1. Uyuşmazlık ve Hukuki Nitelendirme

Uyuşmazlık, taraflar arasında ortak hayatı temelinden sarsacak ve birliğin devamına imkân vermeyecek derecede bir geçimsizlik bulunup bulunmadığı, geçimsizlik var ise kusurun kimden kaynaklandığı, nafakalar, tazminatlar ve velâyet noktasında toplanmaktadır.

2. İlgili Hukuk

6100 sayılı Hukuk Muhakemeleri Kanunu'nun (6100 sayılı Kanun) 369 uncu maddesinin birinci fıkrası ile 370 ve 371 inci maddeleri; 4721 sayılı Kanun'un 4 üncü maddesi, 6 ncı maddesi, 166 ncı maddesinin birinci ve ikinci fıkrası; 169 uncu maddesi, 174 üncü, 182 nci maddesi, 327 nci maddesi 328 inci maddesi, 330 uncu ve 336 ncı maddesi 6098 sayılı Türk Borçlar Kanunu'nun 50 nci ve 51 inci maddeleri.

3. Değerlendirme

1.Bölge Adliye Mahkemelerinin nihai kararlarının bozulması 6100 sayılı Kanun'un 371 inci maddesinde yer alan sebeplerden birinin varlığı hâlinde mümkündür.

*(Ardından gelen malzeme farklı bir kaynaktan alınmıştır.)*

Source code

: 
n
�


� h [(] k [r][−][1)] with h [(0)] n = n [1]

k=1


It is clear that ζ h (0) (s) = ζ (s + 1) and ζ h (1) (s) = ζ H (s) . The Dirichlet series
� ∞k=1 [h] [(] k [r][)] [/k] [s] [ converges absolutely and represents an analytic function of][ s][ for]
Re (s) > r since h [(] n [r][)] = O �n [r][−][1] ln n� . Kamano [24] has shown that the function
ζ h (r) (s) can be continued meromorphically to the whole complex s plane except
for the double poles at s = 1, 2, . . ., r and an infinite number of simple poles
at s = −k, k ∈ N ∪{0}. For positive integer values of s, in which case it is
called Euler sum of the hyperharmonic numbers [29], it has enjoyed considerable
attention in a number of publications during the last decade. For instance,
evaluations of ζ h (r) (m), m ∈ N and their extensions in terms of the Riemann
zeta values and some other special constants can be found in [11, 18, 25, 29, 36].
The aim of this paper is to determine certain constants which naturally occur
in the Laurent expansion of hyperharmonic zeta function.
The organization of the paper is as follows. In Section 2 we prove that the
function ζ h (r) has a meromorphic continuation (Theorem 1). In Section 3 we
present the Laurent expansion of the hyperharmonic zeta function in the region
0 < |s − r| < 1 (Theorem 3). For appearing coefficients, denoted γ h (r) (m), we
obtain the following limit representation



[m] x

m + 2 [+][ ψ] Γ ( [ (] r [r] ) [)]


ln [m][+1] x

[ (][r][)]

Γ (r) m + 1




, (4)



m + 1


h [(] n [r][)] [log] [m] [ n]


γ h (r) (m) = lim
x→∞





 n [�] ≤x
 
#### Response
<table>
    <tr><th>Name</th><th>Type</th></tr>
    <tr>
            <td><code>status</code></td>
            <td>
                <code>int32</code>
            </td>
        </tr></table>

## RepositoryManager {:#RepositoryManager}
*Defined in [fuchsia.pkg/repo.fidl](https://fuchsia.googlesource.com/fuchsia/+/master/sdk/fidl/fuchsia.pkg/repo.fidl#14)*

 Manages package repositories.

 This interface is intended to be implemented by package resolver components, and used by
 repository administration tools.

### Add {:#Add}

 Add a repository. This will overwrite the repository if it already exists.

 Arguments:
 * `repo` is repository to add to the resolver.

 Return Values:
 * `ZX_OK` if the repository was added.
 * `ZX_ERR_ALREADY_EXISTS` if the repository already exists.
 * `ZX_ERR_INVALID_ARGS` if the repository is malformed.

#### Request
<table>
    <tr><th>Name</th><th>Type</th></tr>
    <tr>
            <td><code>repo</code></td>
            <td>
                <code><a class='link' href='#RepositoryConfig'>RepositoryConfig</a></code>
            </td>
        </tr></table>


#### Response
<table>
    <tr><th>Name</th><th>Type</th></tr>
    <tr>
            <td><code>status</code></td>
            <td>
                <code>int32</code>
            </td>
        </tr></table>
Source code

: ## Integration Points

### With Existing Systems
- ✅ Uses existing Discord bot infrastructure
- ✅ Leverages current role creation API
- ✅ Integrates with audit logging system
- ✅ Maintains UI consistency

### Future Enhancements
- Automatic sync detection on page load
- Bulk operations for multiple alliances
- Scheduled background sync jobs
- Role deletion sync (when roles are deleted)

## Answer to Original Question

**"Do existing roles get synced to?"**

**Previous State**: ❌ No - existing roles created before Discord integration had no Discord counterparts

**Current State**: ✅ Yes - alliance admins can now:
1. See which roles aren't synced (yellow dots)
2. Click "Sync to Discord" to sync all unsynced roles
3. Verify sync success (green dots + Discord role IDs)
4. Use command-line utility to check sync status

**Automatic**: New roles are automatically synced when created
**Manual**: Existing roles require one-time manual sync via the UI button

2.Temyizen incelenen karar, tarafların karşılıklı iddia ve savunmalarına, dayandıkları belgelere, uyuşmazlığa uygulanması gereken hukuk kuralları ile hukuki ilişkinin nitelendirilmesine, dava şartlarına, yargılama ve ispat kuralları ile kararda belirtilen gerekçelere göre usul ve kanuna uygun olup davalı erkek vekili tarafından temyiz dilekçesinde ileri sürülen nedenler kararın bozulmasını gerektirecek nitelikte görülmemiştir.

VI. KARAR

Açıklanan sebeplerle;

Temyiz olunan Bölge Adliye Mahkemesi kararının 6100 sayılı Kanun'un 370 inci maddesinin birinci fıkrası uyarınca ONANMASINA,

Aşağıda yazılı temyiz giderinin temyiz edene yükletilmesine,

Dosyanın İlk Derece Mahkemesine, kararın bir örneğinin Bölge Adliye Mahkemesine gönderilmesine,

18.11.2024 tarihinde oy birliğiyle karar verildi.